Task description
Which rows below contain the word "Count"? Locate each one and copy it out in full.

Exercise inputs

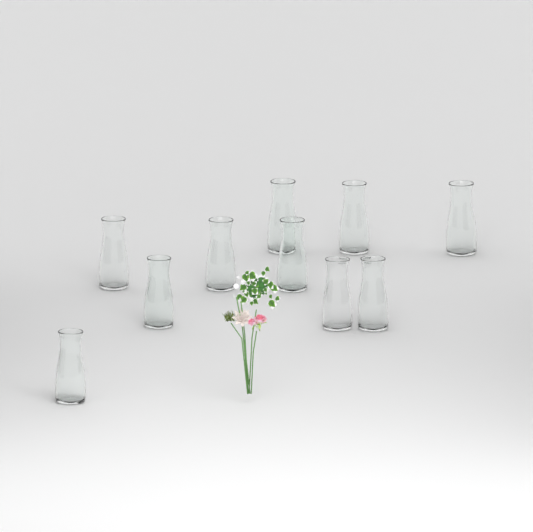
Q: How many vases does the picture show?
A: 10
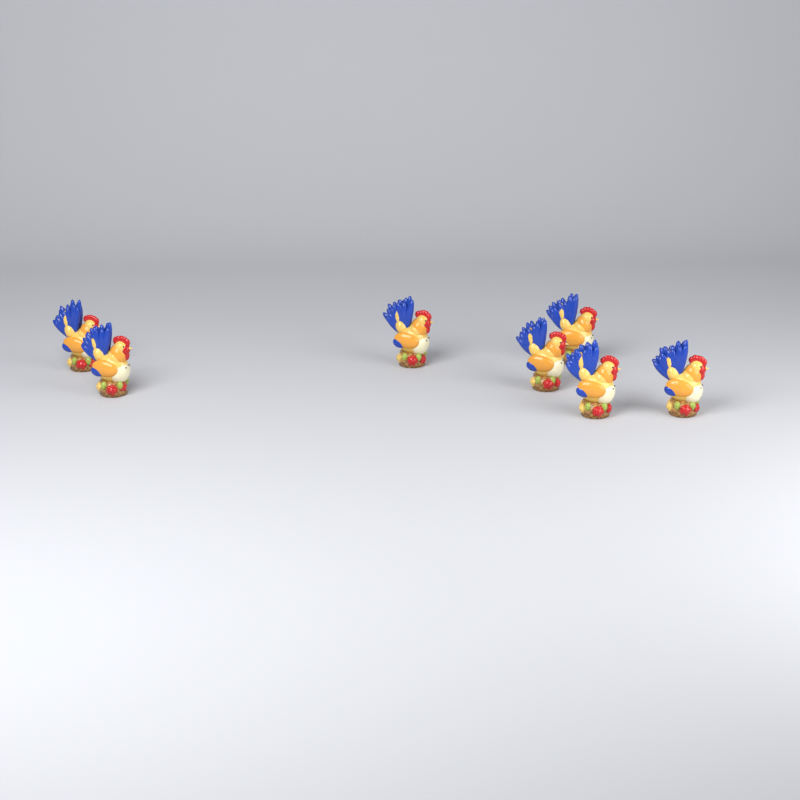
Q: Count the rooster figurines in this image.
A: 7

* * *

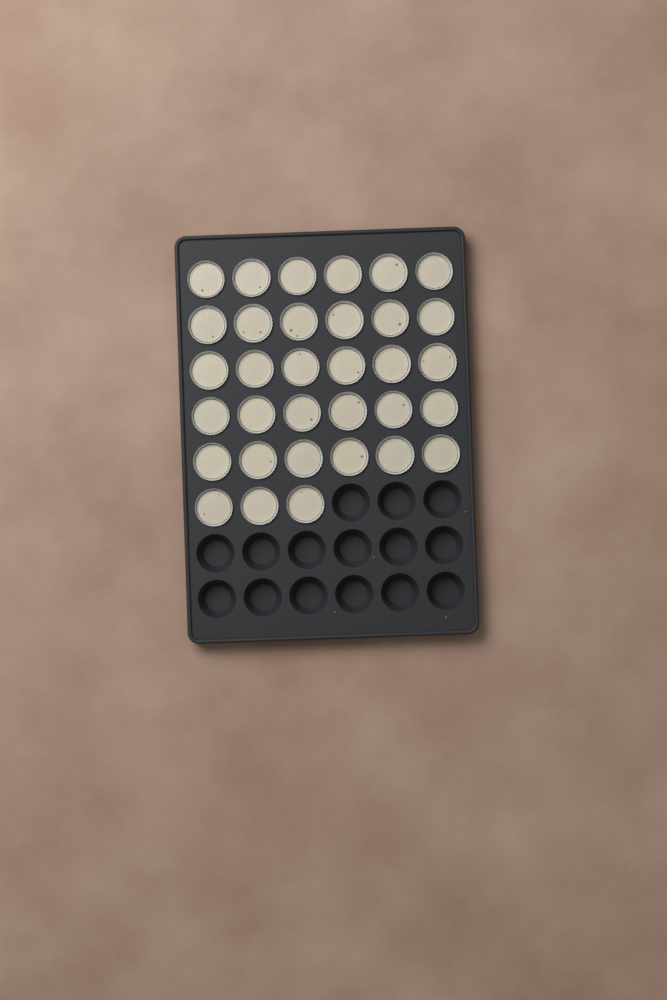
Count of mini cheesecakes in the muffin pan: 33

The reply
Q: Count the rooster figurines in this image.
Count of mini cheesecakes in the muffin pan: 33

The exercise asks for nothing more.